I fell in real love for the first time when I was 23. He was a tall, dark, and handsome Southern boy who called me babe. No one had ever called me babe before. I started dating him right around the time that I started working on getting my blood sugars tighter. The results of the Diabetes Control and Complications Trial (DDCT)—a major clinical study conducted from 1983 to 1993, funded by the National Institute of Diabetes and Digestive and Kidney Diseases, which showed how keeping blood glucose levels as close to normal as possible slowed the onset and progression of the eye, kidney, and nerve damage caused by diabetes—had just been released, and my endocrinologist was one of the doctors involved in the study. A recent college graduate, my endocrinologist encouraged me to test more and get my blood sugars tighter. It was the first time, since I was diagnosed, that I began to work hard to improve my health. I kept my blood sugar records and recorded my results on a daily basis and then brought my records to my endocrinologist to make adjustments. It was during this time that I met Jason.

I told Jason about my diabetes shortly after we met and I remember that he was kind and curious and that it was such a relief. It was the first time I was taking my health somewhat seriously and I was thrilled that he was there to support me. We’d been dating for about a month before we slept together. I remember that we spent the night at his apartment, but I don’t remember waking up beside him. What I do remember is hearing the voices of his roommates—a girl and a guy—telling me that Jason would be back soon and everything would be okay. I remember thinking, “Please no, please no,” and wanting to fall back asleep and return to the moment before my blood sugar dropped. Jason told me later that he’d woken up and I was lying next to him covered in sweat and unresponsive. My parents lived just a few blocks away and he’d run to their house to ask for help, but no one was home. He then ran to my sister’s apartment, and she told him to get me orange juice. He returned to the apartment with juice, picked me up, and poured the juice down my throat. As I began my slow return to the real world, I’d been ashamed and embarrassed, and knew that I’d said things I shouldn’t have said. But Jason was smiling and holding me close, and putting his strong arms around me, he told me I was cute and that he liked taking care of me.

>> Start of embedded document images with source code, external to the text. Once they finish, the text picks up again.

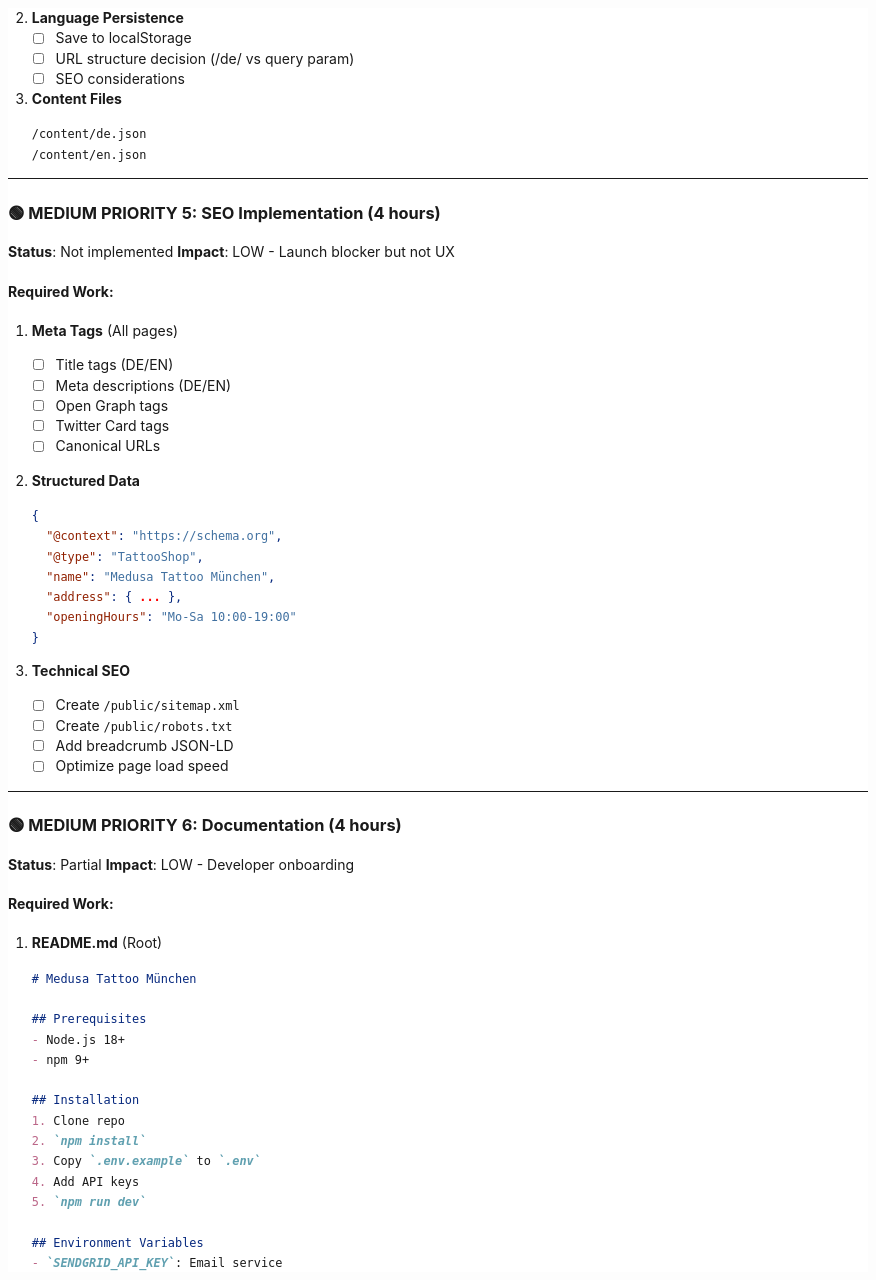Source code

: 2. **Language Persistence**
   - [ ] Save to localStorage
   - [ ] URL structure decision (/de/ vs query param)
   - [ ] SEO considerations

3. **Content Files**
   ```
   /content/de.json
   /content/en.json
   ```

---

### 🟢 MEDIUM PRIORITY 5: SEO Implementation (4 hours)
**Status**: Not implemented
**Impact**: LOW - Launch blocker but not UX

#### Required Work:
1. **Meta Tags** (All pages)
   - [ ] Title tags (DE/EN)
   - [ ] Meta descriptions (DE/EN)
   - [ ] Open Graph tags
   - [ ] Twitter Card tags
   - [ ] Canonical URLs

2. **Structured Data**
   ```json
   {
     "@context": "https://schema.org",
     "@type": "TattooShop",
     "name": "Medusa Tattoo München",
     "address": { ... },
     "openingHours": "Mo-Sa 10:00-19:00"
   }
   ```

3. **Technical SEO**
   - [ ] Create `/public/sitemap.xml`
   - [ ] Create `/public/robots.txt`
   - [ ] Add breadcrumb JSON-LD
   - [ ] Optimize page load speed

---

### 🟢 MEDIUM PRIORITY 6: Documentation (4 hours)
**Status**: Partial
**Impact**: LOW - Developer onboarding

#### Required Work:
1. **README.md** (Root)
   ```markdown
   # Medusa Tattoo München

   ## Prerequisites
   - Node.js 18+
   - npm 9+

   ## Installation
   1. Clone repo
   2. `npm install`
   3. Copy `.env.example` to `.env`
   4. Add API keys
   5. `npm run dev`

   ## Environment Variables
   - `SENDGRID_API_KEY`: Email service
   ```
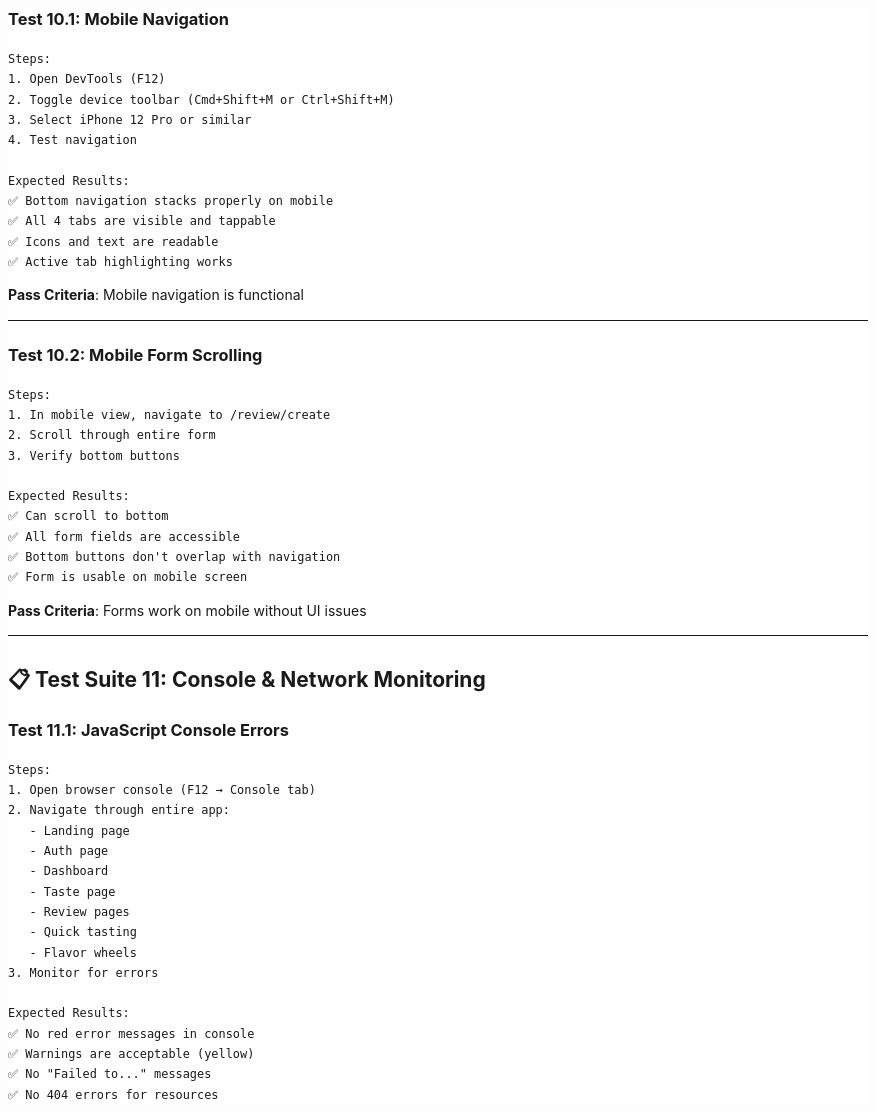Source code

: ### Test 10.1: Mobile Navigation
```
Steps:
1. Open DevTools (F12)
2. Toggle device toolbar (Cmd+Shift+M or Ctrl+Shift+M)
3. Select iPhone 12 Pro or similar
4. Test navigation

Expected Results:
✅ Bottom navigation stacks properly on mobile
✅ All 4 tabs are visible and tappable
✅ Icons and text are readable
✅ Active tab highlighting works
```

**Pass Criteria**: Mobile navigation is functional

---

### Test 10.2: Mobile Form Scrolling
```
Steps:
1. In mobile view, navigate to /review/create
2. Scroll through entire form
3. Verify bottom buttons

Expected Results:
✅ Can scroll to bottom
✅ All form fields are accessible
✅ Bottom buttons don't overlap with navigation
✅ Form is usable on mobile screen
```

**Pass Criteria**: Forms work on mobile without UI issues

---

## 📋 Test Suite 11: Console & Network Monitoring

### Test 11.1: JavaScript Console Errors
```
Steps:
1. Open browser console (F12 → Console tab)
2. Navigate through entire app:
   - Landing page
   - Auth page
   - Dashboard
   - Taste page
   - Review pages
   - Quick tasting
   - Flavor wheels
3. Monitor for errors

Expected Results:
✅ No red error messages in console
✅ Warnings are acceptable (yellow)
✅ No "Failed to..." messages
✅ No 404 errors for resources
```
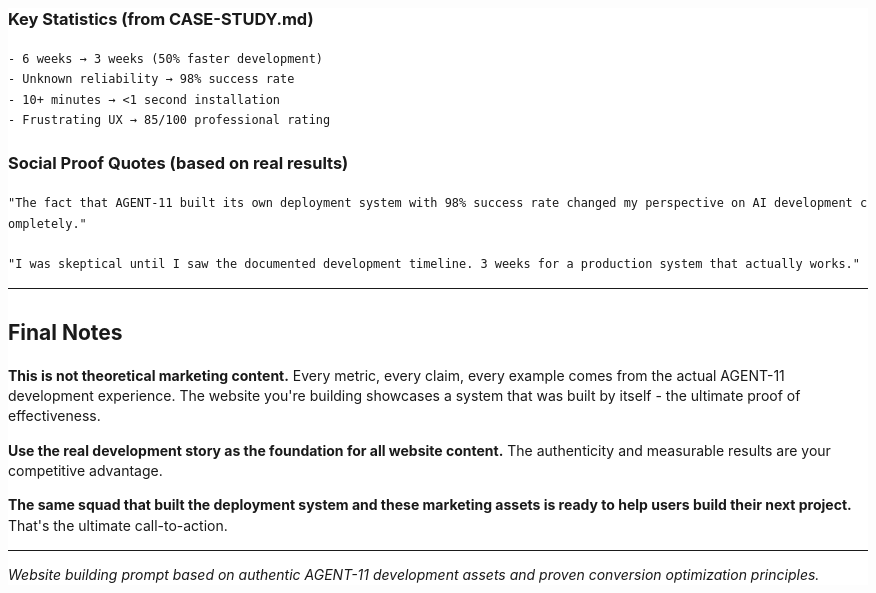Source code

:### **Key Statistics** (from CASE-STUDY.md)
```
- 6 weeks → 3 weeks (50% faster development)
- Unknown reliability → 98% success rate
- 10+ minutes → <1 second installation
- Frustrating UX → 85/100 professional rating
```

### **Social Proof Quotes** (based on real results)
```
"The fact that AGENT-11 built its own deployment system with 98% success rate changed my perspective on AI development completely."

"I was skeptical until I saw the documented development timeline. 3 weeks for a production system that actually works."
```

---

## Final Notes

**This is not theoretical marketing content.** Every metric, every claim, every example comes from the actual AGENT-11 development experience. The website you're building showcases a system that was built by itself - the ultimate proof of effectiveness.

**Use the real development story as the foundation for all website content.** The authenticity and measurable results are your competitive advantage.

**The same squad that built the deployment system and these marketing assets is ready to help users build their next project.** That's the ultimate call-to-action.

---

*Website building prompt based on authentic AGENT-11 development assets and proven conversion optimization principles.*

Everything changed from that day on. I realized that he’d seen the worst of me (or so I thought) and that he could handle it. He wasn’t afraid and he even seemed to think that the worst of me was acceptable, loveable even. But it didn’t last. I became obsessive about my blood sugars, keeping them tighter and tighter and having more and more lows. We were in love and it was really powerful, and it was really heartbreaking when it was over. I’m not sure how much of it had to do with diabetes; I realized eventually that we were not meant to be, but I always wondered how much my frequent lows had to do with his leaving. Looking back, I think that diabetes was just a part of the end of our relationship and that real love means someone who loves all of you, but it was a difficult life lesson and a bitter pill to swallow at 23 years old.

As women with diabetes, we can’t walk away when things get rough. We are in this relationship with our bodies for the rest of our lives, and just like any other relationship, we have to nurture our physical selves. Having someone there beside you, to support you when things are good and when things are bad, makes this journey so much better. Having a partner who understands the physical and emotional demands of living with diabetes is a reward, and supportive relationships have been proven to result in improved diabetes management. But these relationships don’t fall out of the sky, it takes work and communication to survive.